WHAT NEEDS TO BE DONE
If a line includes "returned", copy it out of the entries.

(Collected data)
------------------------------------
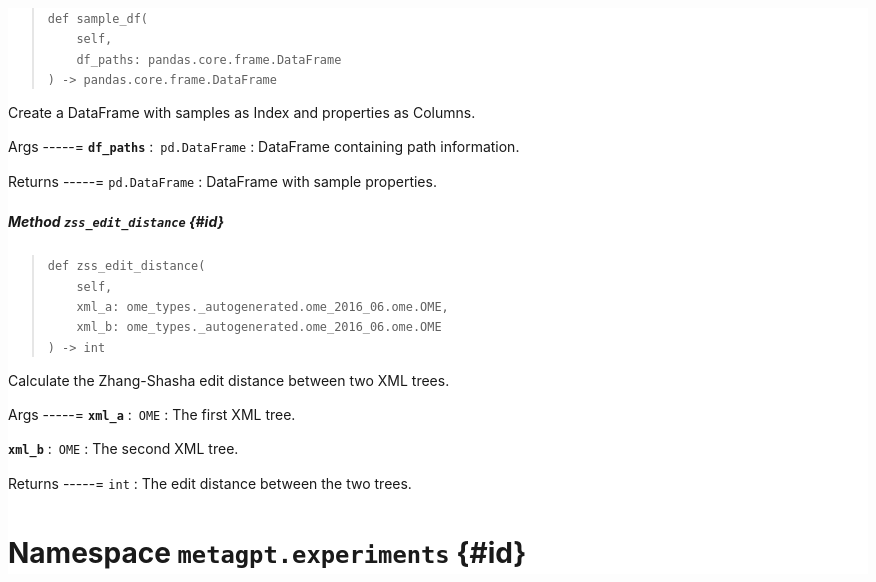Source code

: 

>     def sample_df(
>         self,
>         df_paths: pandas.core.frame.DataFrame
>     ) ‑> pandas.core.frame.DataFrame


Create a DataFrame with samples as Index and properties as Columns.


Args
-----=
**```df_paths```** :&ensp;<code>pd.DataFrame</code>
:   DataFrame containing path information.



Returns
-----=
<code>pd.DataFrame</code>
:   DataFrame with sample properties.



    
##### Method `zss_edit_distance` {#id}




>     def zss_edit_distance(
>         self,
>         xml_a: ome_types._autogenerated.ome_2016_06.ome.OME,
>         xml_b: ome_types._autogenerated.ome_2016_06.ome.OME
>     ) ‑> int


Calculate the Zhang-Shasha edit distance between two XML trees.


Args
-----=
**```xml_a```** :&ensp;<code>OME</code>
:   The first XML tree.


**```xml_b```** :&ensp;<code>OME</code>
:   The second XML tree.



Returns
-----=
<code>int</code>
:   The edit distance between the two trees.





    
# Namespace `metagpt.experiments` {#id}
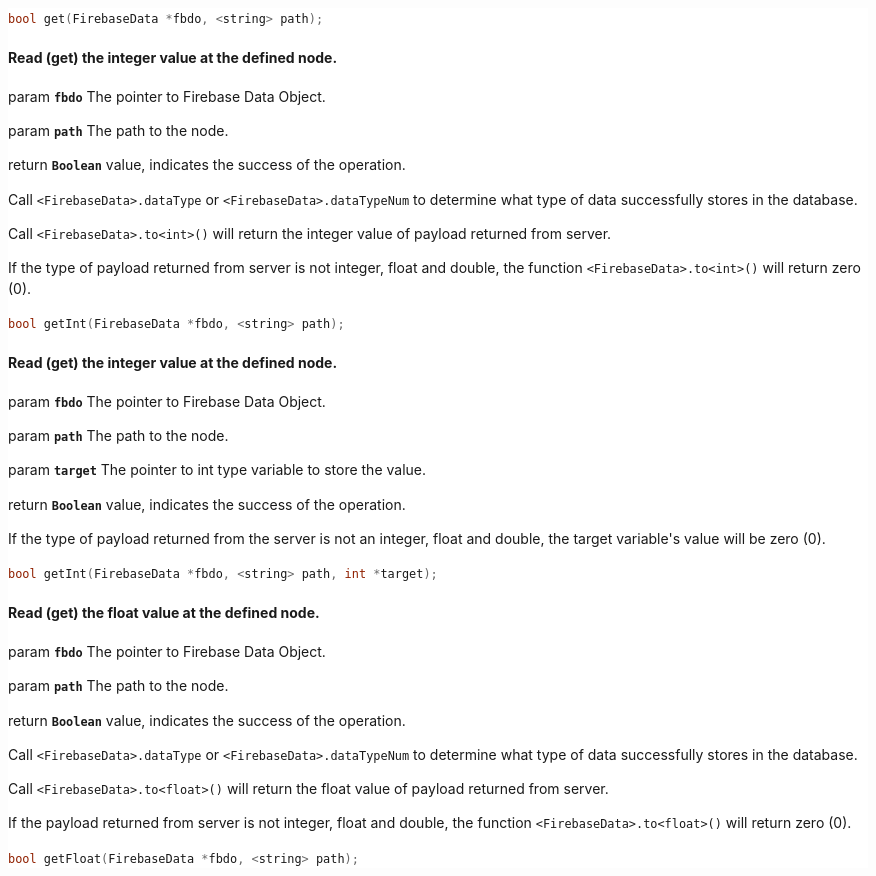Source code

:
 ```cpp
bool get(FirebaseData *fbdo, <string> path);
```



#### Read (get) the integer value at the defined node.

param **`fbdo`** The pointer to Firebase Data Object.

param **`path`** The path to the node.

return **`Boolean`** value, indicates the success of the operation.

Call `<FirebaseData>.dataType` or `<FirebaseData>.dataTypeNum` to determine what type of data successfully stores in the database. 
    
Call `<FirebaseData>.to<int>()` will return the integer value of payload returned from server.

If the type of payload returned from server is not integer, float and double, 
the function `<FirebaseData>.to<int>()` will return zero (0).

```cpp
bool getInt(FirebaseData *fbdo, <string> path);
```



#### Read (get) the integer value at the defined node.

param **`fbdo`** The pointer to Firebase Data Object.

param **`path`** The path to the node.

param **`target`** The pointer to int type variable to store the value.

return **`Boolean`** value, indicates the success of the operation.

If the type of payload returned from the server is not an integer, float and double, 
the target variable's value will be zero (0).

```cpp
bool getInt(FirebaseData *fbdo, <string> path, int *target);
```



#### Read (get) the float value at the defined node.

param **`fbdo`** The pointer to Firebase Data Object.

param **`path`** The path to the node.

return **`Boolean`** value, indicates the success of the operation.

Call `<FirebaseData>.dataType` or `<FirebaseData>.dataTypeNum` to determine what type of data successfully stores in the database. 
    
Call `<FirebaseData>.to<float>()` will return the float value of payload returned from server.

If the payload returned from server is not integer, float and double, 
the function `<FirebaseData>.to<float>()` will return zero (0).

```cpp
bool getFloat(FirebaseData *fbdo, <string> path);
```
------------------------------------
WORKED SOLUTION
Call `<FirebaseData>.to<int>()` will return the integer value of payload returned from server.
If the type of payload returned from server is not integer, float and double, 
If the type of payload returned from the server is not an integer, float and double, 
Call `<FirebaseData>.to<float>()` will return the float value of payload returned from server.
If the payload returned from server is not integer, float and double, 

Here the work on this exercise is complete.